This man who would be president wasn’t even man enough to own up to his marital indiscretion. Good thing he’s already made enough money to live out his days in obscurity. At this point, I doubt he could charm a jury into picking up the tab for coffee in the courthouse cafeteria. He’s damaged goods.
But a federal prosecution?
Were there Republicans in office, the airwaves would be filled this morning with cries of selective partisan prosecution. Recall the furor over the prosecution of Michigan’s Geoffrey Feiger, another high-flying trial lawyer with political ambitions. It took Gerry Spence to charm the pants off a Detroit jury to secure Feiger’s freedom.
But this is inside baseball.
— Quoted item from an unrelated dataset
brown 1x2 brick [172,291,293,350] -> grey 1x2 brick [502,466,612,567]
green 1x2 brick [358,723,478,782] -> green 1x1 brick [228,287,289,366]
The Democrats are prosecuting one of their own. And to defend this man who would be president, but who has libidinal issues and a moribund sense of candor? Why the very lawyer who defended Bill Clinton, oh, he of the metaphysical subtlety when it comes to amorous dalliances – Gregory Craig, Clinton’s lawyer during impeachment proceedings.
This prosecution is hard to figure. It is as unseemly, and dare I say, as stupid, as the conduct it targets. Evidence continues to mount that the economy has fractured, tossing the now silent and vanishing middle class into the shadows, while bankers recover and enjoy immunity, and bailouts, from prosecution and accountability for conduct that makes Edwards’ affair look like little more than tawdry late-middle-age masturbation. Who authorized this expensive bout of bread and circuses?
John Edwards is not fit to be president. He ought to have a drive-time radio show, that would be the thing for him. Play the soundtrack from Super Fly and let him gurgle into the air that there is no love quite so sweet as that stolen. I suppose some folks would listen. But I am betting his listeners would be drawn mostly from within the D.C. Beltway and big-time boardrooms of the leisure class with money to burn. The rest of us, frankly, don’t give a damn about Edwards.
The money spent on this prosecution would be better spent making jobs, or perhaps investigating the folks who planned and profited from the mortgage fraud that felled the economy and cost many Americans their homes. But I forget myself. We’ve been told those cases are too complicated to prosecute. So instead we get this silly morality play about Edwards.
I am voting for acquittal here. Not because I like Edwards. I am voting for an acquittal because I like a government that chooses to fiddle while the economy smolders even less than I like a middle-aged Lothario.